╭─ Brano estratto

Nel 2025, in Bolivia si è compiuto un passo decisivo nella tutela dei diritti dei minori: il divieto dei matrimoni infantili. Una riforma attesa da anni, che segna un cambiamento concreto nella vita di migliaia di ragazze e che rappresenta uno dei più importanti aggiornamenti normativi nel Paese in materia di diritti civili.
Fino a poco tempo fa, la legislazione permetteva eccezioni che consentivano il matrimonio sotto i 18 anni, spesso giustificate da condizioni sociali difficili o da pressioni familiari. Questo sistema, però, esponeva le giovani a rischi elevati, come l’abbandono scolastico, le gravidanze precoci e una forte limitazione dell’autonomia personale, contribuendo a perpetuare cicli di povertà e dipendenza.
La nuova normativa elimina queste eccezioni, stabilendo un principio chiaro: l’infanzia non è negoziabile. Si tratta di un cambiamento che non riguarda solo la legge, ma anche il modo in cui la società riconosce e tutela i diritti delle ragazze.
Il risultato non è arrivato per caso, ma è il frutto di anni di lavoro da parte di organizzazioni internazionali come Save the Children e movimenti locali che hanno raccolto testimonianze, dati e storie reali, portando il tema al centro del dibattito pubblico e politico. Il coinvolgimento delle comunità è stato fondamentale per superare resistenze culturali radicate.

╰─

Obiettivo dell'esercizio :: Prosegui il brano sul divieto dei matrimoni infantili in Bolivia a partire dalla sua ultima frase. L'elenco riportato qui sotto non ha alcun ruolo in questo lavoro.

╭─ Dati di partenza

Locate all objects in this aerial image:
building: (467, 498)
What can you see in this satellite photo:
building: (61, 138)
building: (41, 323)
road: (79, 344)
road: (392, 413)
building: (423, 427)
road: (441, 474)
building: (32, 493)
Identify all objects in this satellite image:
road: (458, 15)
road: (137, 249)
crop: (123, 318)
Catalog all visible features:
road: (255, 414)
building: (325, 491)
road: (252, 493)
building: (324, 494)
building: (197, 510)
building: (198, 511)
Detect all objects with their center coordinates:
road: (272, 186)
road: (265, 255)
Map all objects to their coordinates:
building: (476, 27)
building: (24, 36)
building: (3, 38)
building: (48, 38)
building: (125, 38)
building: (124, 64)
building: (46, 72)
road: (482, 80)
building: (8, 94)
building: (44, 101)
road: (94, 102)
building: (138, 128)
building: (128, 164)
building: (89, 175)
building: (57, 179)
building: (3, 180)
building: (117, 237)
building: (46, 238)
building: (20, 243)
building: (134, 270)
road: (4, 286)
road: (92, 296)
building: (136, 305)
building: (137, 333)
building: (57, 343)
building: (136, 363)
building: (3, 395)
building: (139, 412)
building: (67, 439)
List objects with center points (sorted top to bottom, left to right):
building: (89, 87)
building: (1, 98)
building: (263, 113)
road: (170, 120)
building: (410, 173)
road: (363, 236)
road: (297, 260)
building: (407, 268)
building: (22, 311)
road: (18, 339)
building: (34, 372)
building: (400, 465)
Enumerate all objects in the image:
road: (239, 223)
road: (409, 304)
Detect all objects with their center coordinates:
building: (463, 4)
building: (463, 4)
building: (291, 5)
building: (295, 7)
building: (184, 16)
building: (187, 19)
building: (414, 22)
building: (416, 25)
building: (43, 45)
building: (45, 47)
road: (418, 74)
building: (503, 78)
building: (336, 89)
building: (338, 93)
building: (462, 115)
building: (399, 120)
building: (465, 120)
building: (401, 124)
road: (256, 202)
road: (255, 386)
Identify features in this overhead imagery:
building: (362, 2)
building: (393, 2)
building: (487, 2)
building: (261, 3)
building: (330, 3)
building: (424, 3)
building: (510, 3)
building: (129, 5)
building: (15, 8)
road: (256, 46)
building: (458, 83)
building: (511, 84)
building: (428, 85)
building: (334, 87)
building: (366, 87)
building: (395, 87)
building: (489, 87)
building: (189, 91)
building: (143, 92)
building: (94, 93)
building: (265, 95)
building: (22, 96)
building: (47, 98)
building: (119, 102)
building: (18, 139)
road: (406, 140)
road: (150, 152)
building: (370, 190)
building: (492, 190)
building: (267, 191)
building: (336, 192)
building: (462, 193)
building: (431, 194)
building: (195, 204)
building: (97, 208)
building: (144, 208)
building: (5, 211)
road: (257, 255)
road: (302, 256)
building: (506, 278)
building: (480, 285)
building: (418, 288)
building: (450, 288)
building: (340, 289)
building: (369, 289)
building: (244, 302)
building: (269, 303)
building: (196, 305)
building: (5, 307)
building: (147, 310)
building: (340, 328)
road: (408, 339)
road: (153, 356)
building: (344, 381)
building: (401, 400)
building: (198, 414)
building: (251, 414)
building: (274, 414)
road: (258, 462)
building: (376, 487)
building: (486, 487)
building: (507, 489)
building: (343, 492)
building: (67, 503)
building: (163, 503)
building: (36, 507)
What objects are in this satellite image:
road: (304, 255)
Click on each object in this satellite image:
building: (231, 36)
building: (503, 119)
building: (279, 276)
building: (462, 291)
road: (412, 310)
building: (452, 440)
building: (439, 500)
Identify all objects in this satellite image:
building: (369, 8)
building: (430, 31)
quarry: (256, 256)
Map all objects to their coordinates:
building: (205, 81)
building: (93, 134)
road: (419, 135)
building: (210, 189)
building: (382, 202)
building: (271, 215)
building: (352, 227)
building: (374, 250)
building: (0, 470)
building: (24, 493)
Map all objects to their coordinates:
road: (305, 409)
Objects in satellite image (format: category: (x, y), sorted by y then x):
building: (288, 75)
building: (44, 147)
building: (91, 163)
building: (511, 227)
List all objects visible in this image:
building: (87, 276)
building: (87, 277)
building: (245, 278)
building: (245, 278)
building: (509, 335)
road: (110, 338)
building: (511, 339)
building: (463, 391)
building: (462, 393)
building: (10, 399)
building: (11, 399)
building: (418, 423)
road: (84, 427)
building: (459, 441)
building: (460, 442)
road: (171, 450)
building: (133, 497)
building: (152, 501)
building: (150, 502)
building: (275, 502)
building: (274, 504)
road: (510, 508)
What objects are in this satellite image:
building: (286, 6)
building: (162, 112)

╰─

Risultato atteso ::
Oltre al valore simbolico, la legge ha un impatto pratico immediato perché permette a più ragazze di restare a scuola, costruire un percorso di vita autonomo e sottrarsi a dinamiche di dipendenza economica e sociale. Questo aumento dell’accesso all’istruzione ha effetti positivi anche sullo sviluppo economico del Paese nel lungo periodo.
Non si tratta solo di una riforma legale, ma di un vero cambio culturale che inserisce la Bolivia in un movimento globale contro questa pratica, già intrapreso da diversi Stati negli ultimi anni. È un segnale chiaro di come i diritti possano evolvere quando società civile e istituzioni lavorano insieme.